Julie Andrews starred in the live TV version of the musical in 1957. Lesley Ann Warren took over the title role in 1965, and Brandy made it hers in 1997, with Whitney Houston as the fairy godmother. Not until 2013 did the stage version make its Broadway debut.
In the updated fairy tale, Ella (the Cinderella character, played by Alex Campbell), who lives with a cruel stepmother (Jennifer DeDominici) and two monstrous stepsisters (Rhianna DeVries, Jordan Clark), is able to attend a fancy ball thrown by the prince, thanks to her fairy godmother (April Armstrong).
What’s new are the back stories and some new characters, including Jean-Michel (Ryan Miller), a revolutionary who tries to convince the town life can be better. He and Ella plan to meet with the prince in hopes of discussing the kingdom’s progress.
Director and choreographer Nathan Halvorson appreciates the underlying theme of kindness in this particular version of the musical, and that there’s more to Ella than a chambermaid who wants to be a pretty princess.

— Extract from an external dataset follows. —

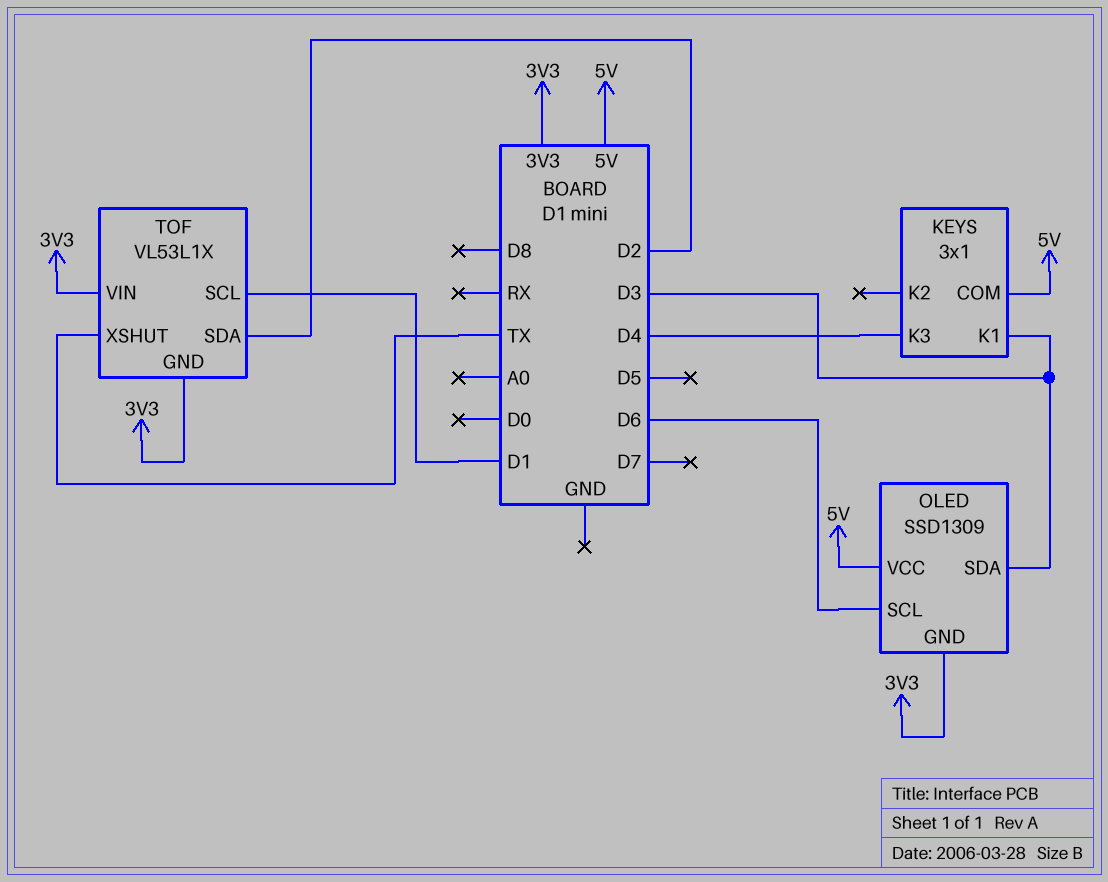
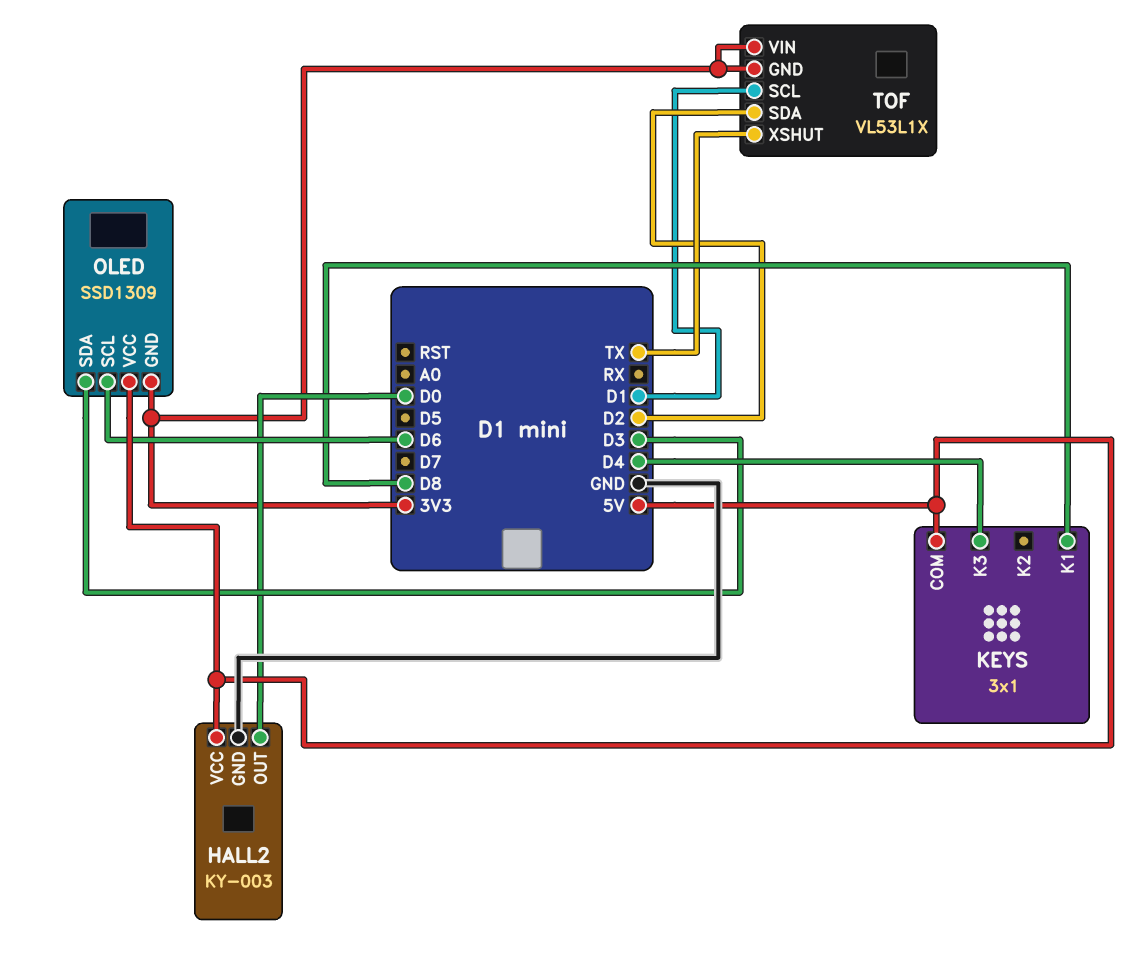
HALL2: none -> KY-003
HALL2 pin GND: none -> GND
HALL2 pin OUT: none -> D0
HALL2 pin VCC: none -> 5V
KEYS pin K1: D3 -> D8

“Cinderella’s main focus is to bring kindness to others and incite kindness in people around her. We need that message,” said Halvorson, the FAC’s associate director of performing arts.
“Cinderella’s not just sitting around waiting for the prince to come rescue her. She’s actively in pursuit of what she believes is right, and the surprise relationship that occurs between her and the prince is an added bonus.”
For Green, he sees the prince as trying to find himself.
“He’s educated, smart, strong, but maybe not ready to take up the mantle. He’s trying to figure out who he is and what kind of king he can be.”
All this, and favorite songs, including “In My Own Little Corner,” “Impossible/It’s Possible” and “Ten Minutes Ago,” “The Prince is Giving a Ball,” “Stepsisters’ Lament” and “Do I Love You Because You’re Beautiful?”
“It has all that beautiful, romantic lush music,” Halvorson said. “It has wit and charm. It’s a big, classic piece of musical theater with a current, modern take.”